Building Your Own Agent Orchestrator

I finally set aside some time to experiment with agent orchestrators. It turns out that building one tuned to your workflow is straightforward. The agent drafts its own orchestration skill, you run it, flag what falls short, and it iterates. The result fits your repositories, build system, and other constraints including budget. You may start from scratch or fork an existing orchestrator.

My setup: Opus 4.7 as orchestrator, Codex GPT 5.5 as worker. Opus 4.7 wrote the skill and keeps revising it. Codex seems to have better bang-per-buck on actual implementation. The orchestrator churns less tokens, so its cost does not matter much.

Orchestrator and Worker Split

The orchestrator plans, decomposes work into specs, spawns workers, watches progress, forwards messages, handles failures, and talks to me. However, the orchestrator should not block for long when spawning tasks, so it offloads much of the specification work to workers. If workers need to ask, they do so using the bidirectional file-based communication channel. Workers do exploration, implementation, building, testing, and committing inside isolated worktrees. The orchestrator never edits source or grep-walks the tree, so it stays cheap to run for hours; workers stay focused because the spec is a narrow contract.

The split is fairly arbitrary. I have better MCP / plugin configuration available in Claude, so I keep it for human interaction. However, it is expensive, so I offload the grunt work to Codex, which is also slower, so it’s suitable for long-running autonomous task work. Smaller MCP config for workers also reduces the blast radius for runaway agent situations.

State in Files

Everything that matters lives in a state directory under the repository, one directory per task: status, spec, communication channels, checkpoint, result, log. On restart the orchestrator reconstructs its world by reading the filesystem rather than recalling, making the system recoverable.

Checkpointed Worker Execution

Workers run noninteractively, so each invocation starts fresh. The worker writes a checkpoint every few meaningful steps summarizing position and next step. On respawn — after a crash, budget exhaustion, or a refined spec — the next invocation reads the checkpoint and skips completed work. Worker context windows stay bounded on long multi-stage tasks: most recent slice plus a small recap, not the entire history. Iteration after failure is cheap, which matters because the worker is the part you run repeatedly.

Orchestrator Context Discipline

The orchestrator has its own context budget. Read small files only — status, checkpoint, outbox tail — and leave large ones on disk. I can compact aggressively when a phase is finished. This drives token cost directly when running for hours, and is the easiest place for an orchestrator to get expensive without you noticing.

Build and Test Serialization

Builds and tests are heavy on CPU, memory, and disk. Running them concurrently across adjacent worktrees overwhelms the machine — swapping, OOMs, thrashed disks, flaky tests from contention. A single lock file under the state directory serializes any operation touching shared build resources. Workers acquire before, release after; the orchestrator clears stale locks whose holding process is dead. Parallelism stays high where work is light; the heavy stage gets a clean queue.

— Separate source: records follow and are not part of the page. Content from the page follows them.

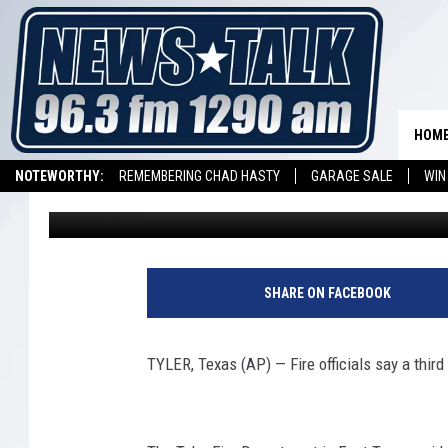
3RD PERSON DIES OF 
FIRE
HOM
NOTEWORTHY:
REMEMBERING CHAD HASTY
GARAGE SALE
WIN
Associated Press
Published: February 11, 2019
NEWSTALK 1290 APP
LISTEN ON ALEXA DEVICE
LISTEN ON GOOGL
3
r
SHARE ON FACEBOOK
d
P
e
TYLER, Texas (AP) — Fire officials say a third
r
s
o
1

Keeping Pull Requests Conflict-Free and Green

Tasks end when the change is merged, not when the worker exits. The orchestrator treats open pull requests as long-lived monitoring tasks with their own status vocabulary. On startup, every open pull request gets a watching worker assigned: rebasing as the base branch moves, keeping checks green, escalating design conflicts. Mechanical conflicts get a fresh worker with resolution guidance. CI failures become repair tasks with failure context attached. The gap between "code written" and "code merged" collapses into the same loop.

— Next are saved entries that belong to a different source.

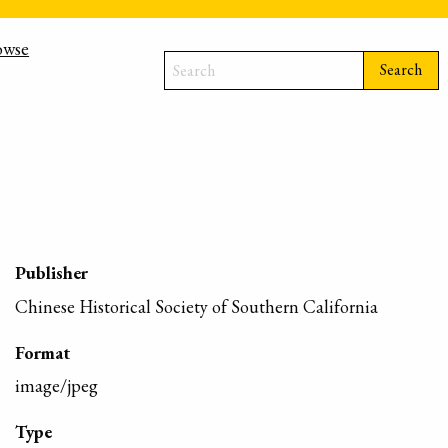
owse
Search
Publisher
Chinese Historical Society of Southern California
Format
image/jpeg
Type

Self-improving Agentic Loop

The skill maintains a dual-layered feedback loop to ensure continuous improvement. The first layer relies on manual intervention: when the orchestrator makes a mistake, I provide a direct correction, which the system then uses to update its own rules and scripts. This keeps the core logic aligned with user expectations and evolving project needs.

The second layer is autonomous and requires no human input. When a task fails or requires multiple attempts, the orchestrator conducts a retrospective analysis. It compares the failed instructions with the successful outcome to identify the root cause of the initial failure. The resulting lesson is recorded and automatically applied to all future tasks. This process ensures that the quality of instructions improves over time, preventing the same errors from recurring and allowing the human operator to focus on high-level coordination rather than repetitive troubleshooting.

Security Boundaries

Workers run in YOLO mode — approvals bypassed, sandbox disabled — because noninteractive execution requires it. The host is protected only by the devcontainer boundary: workers can do whatever they want inside the container, but cannot touch the host. Real boundary, not complete. Workers retain network access by necessity: code host, package registries, model providers. That network surface is where prompt injection is possible. Any reachable content can in principle steer a YOLO-mode agent within container limits.

Conclusions

The specific architecture matters less than the meta-point. What’s important is setting aside some time to climb Yegge's AI ladder to unlock strategic productivity gains. Tools and processes are evolving faster than at any point in this profession's history. Maybe they’ll converge and the rate of progress will plateau, so frantically chasing the ideal workflow du jour is not optimal when you need to deliver something. However, regularly reevaluating habits and processes will likely pay off in the long run.